新たな気持ち
1月17日(木)
新しい年、そして3学期がスタートしました。3学期は、この1年のまとめの学期です。
また、いろいろ成長したことに自信をもって、年長児は進学に、年中・少児は進級に
それぞれ楽しみに準備をしてほしいと思います。
1月の仏教目標は「報恩」です。『ありがとう』の気持ちについては、いつもお話する
ことですが、この始業式で子ども達に「なにか物をもらったり、助けてもらった時だけ
『ありがとう』なのかな?」と尋ねてみました。「先生は、今日元気なみんなに
会うことが出来て、一緒に新しい年を迎えられたことに『ありがとう』という
気持ちで仏さまにお参りしましたよ。」と続けました。
「今日お休みのお友達は、きっとみんなに会えなくて残念な気持ちでいると思います。
みんなは、当たり前に幼稚園に来て楽しく過ごしていますが、そんな当たり前のように
思えることも、『ありがとう』なんだよ。」と 子ども達には難しかったようですが、
私自身に言い聞かせるように、お話ししました。
2学期末、白鳥見学に行った折りのこと。「去年はたくさん来ていたのに、今年は
10羽ほどで、子ども達もがっかりでした。」と付き添いの先生から様子を聞きました。
「せっかく出掛けて行ったのに残念だったね。」と私も返事をしましたが、自分が
富山に来て初めて田尻池の白鳥を見に連れて行ってもらった時を思い出し
はっとしました。
飼われているのではない、野生の白鳥がこんなにも間近に見られることに感動し、
また、地元の人々が今年も白鳥が飛来することを心待ちにしておられることを知り
「富山の子ども達は豊かな自然に囲まれて、恵まれているなぁ」と感じたものでした。
永らく恵まれた中にいたことで感動する気持ち・それを子ども達に伝えることも忘れ、
「去年は20羽だったのに、今年は10羽で残念」と思った自分が情けなくなったのです。

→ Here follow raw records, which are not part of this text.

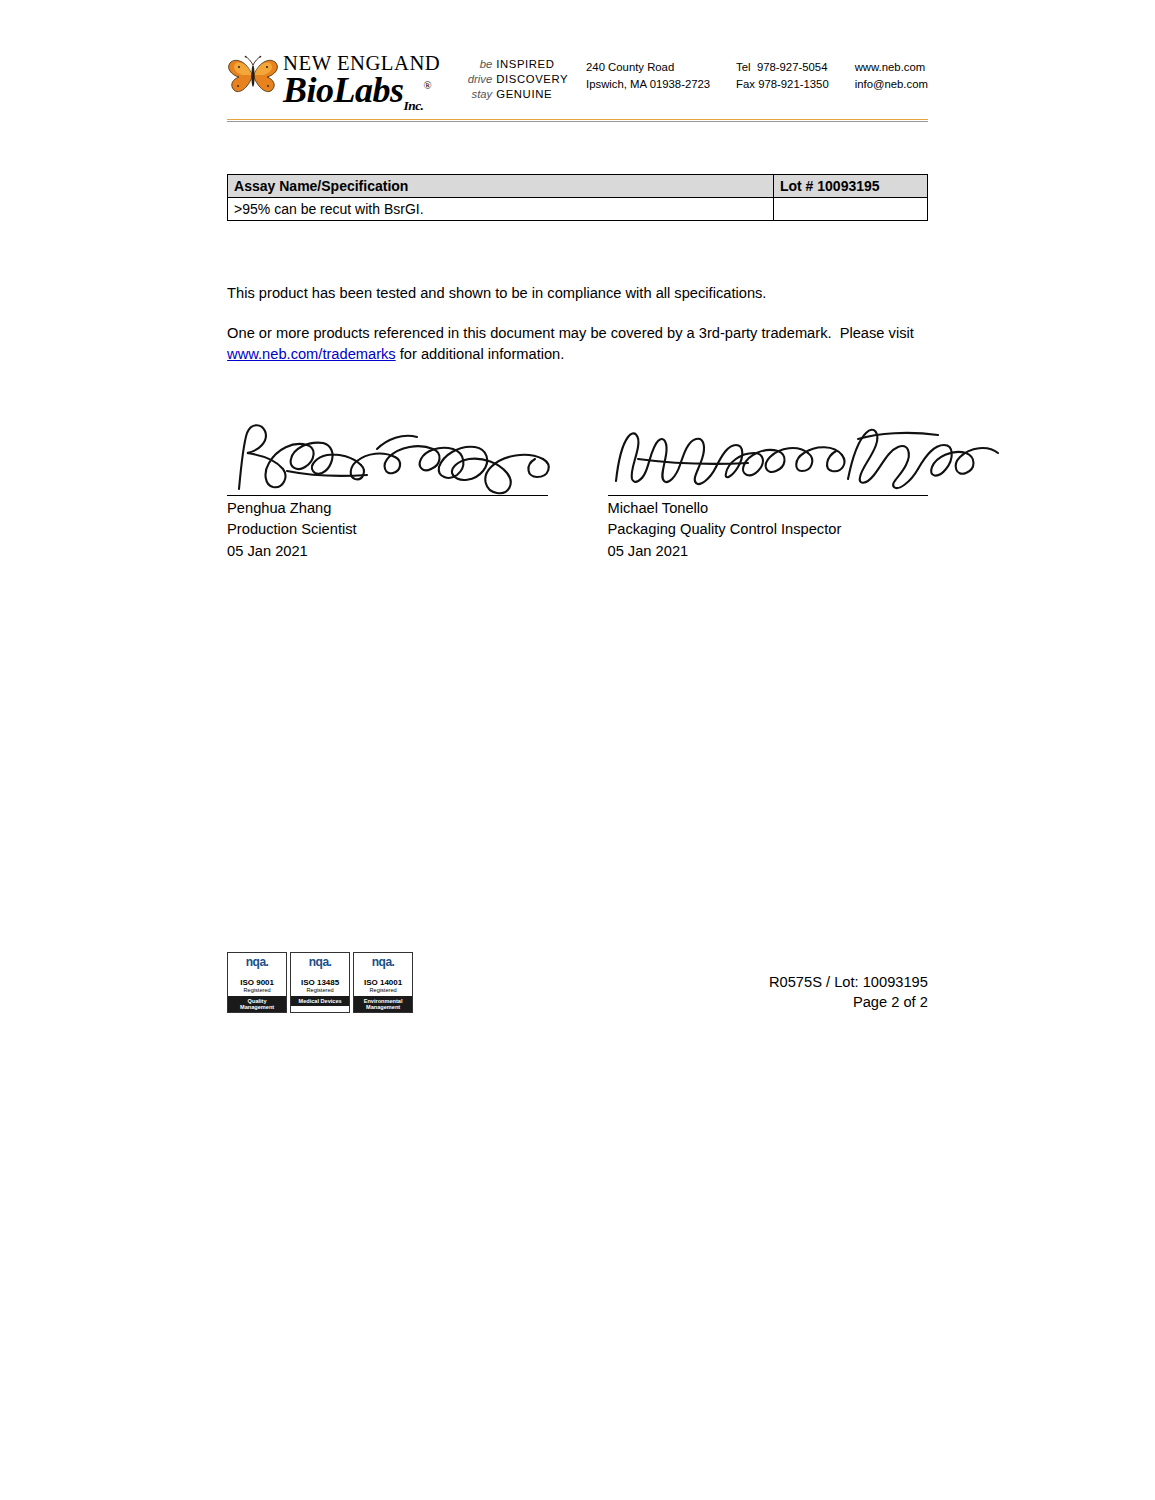NEW ENGLAND
BioLabsInc.®
be INSPIRED
drive DISCOVERY
stay GENUINE
240 County Road
Ipswich, MA 01938-2723
Tel 978-927-5054
Fax 978-921-1350
www.neb.com
info@neb.com
| Assay Name/Specification | Lot # 10093195 |
| --- | --- |
| >95% can be recut with BsrGI. | |
This product has been tested and shown to be in compliance with all specifications.
One or more products referenced in this document may be covered by a 3rd-party trademark. Please visit www.neb.com/trademarks for additional information.
Penghua Zhang
Production Scientist
05 Jan 2021
Michael Tonello
Packaging Quality Control Inspector
05 Jan 2021
nqa.
ISO 9001
Registered
Quality
Management
nqa.
ISO 13485
Registered
Medical Devices
nqa.
ISO 14001
Registered
Environmental
Management
R0575S / Lot: 10093195
Page 2 of 2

この冬は未だ雪が積もらず、子ども達は雪遊びをしていません。冬とは思えない
晴天のもと園庭で元気にサッカーをしています。これを「雪遊びが出来なくて、つまらない」
と過ごすか「やったー!今日もお天気で外でサッカー出来るね」と子ども達と喜ぶか・・・。
「去年の子白鳥、大きくなって戻ってきたんだね!」と子ども達と感動を共有する方が
いいに決まっています。残念に思う気持ちも大事ですが、全てのことを不足に考えずに
なにかプラスに考えることこそ、感謝して過ごすということではないでしょうか。
経験すること歳を重ねることで、反省し成長していかなければならないことはもちろん
ですが、『慣れ』が感動する気持ちをなくさないように気をつけなければ。このことは、
子ども達に教えることではなく、周りの大人が、この私がまずそのように考えて
生活することが大事ですね。
新しい年を迎え、『新しい気持ち』ってなんだろうと考えました。この1年を少しでも
「当たり前の日常を当たり前と思わず感謝して過ごす毎日」「新たな気持ちで感動を
子ども達と共有できる毎日」になるよう心がけ過ごしていきたいと思っております。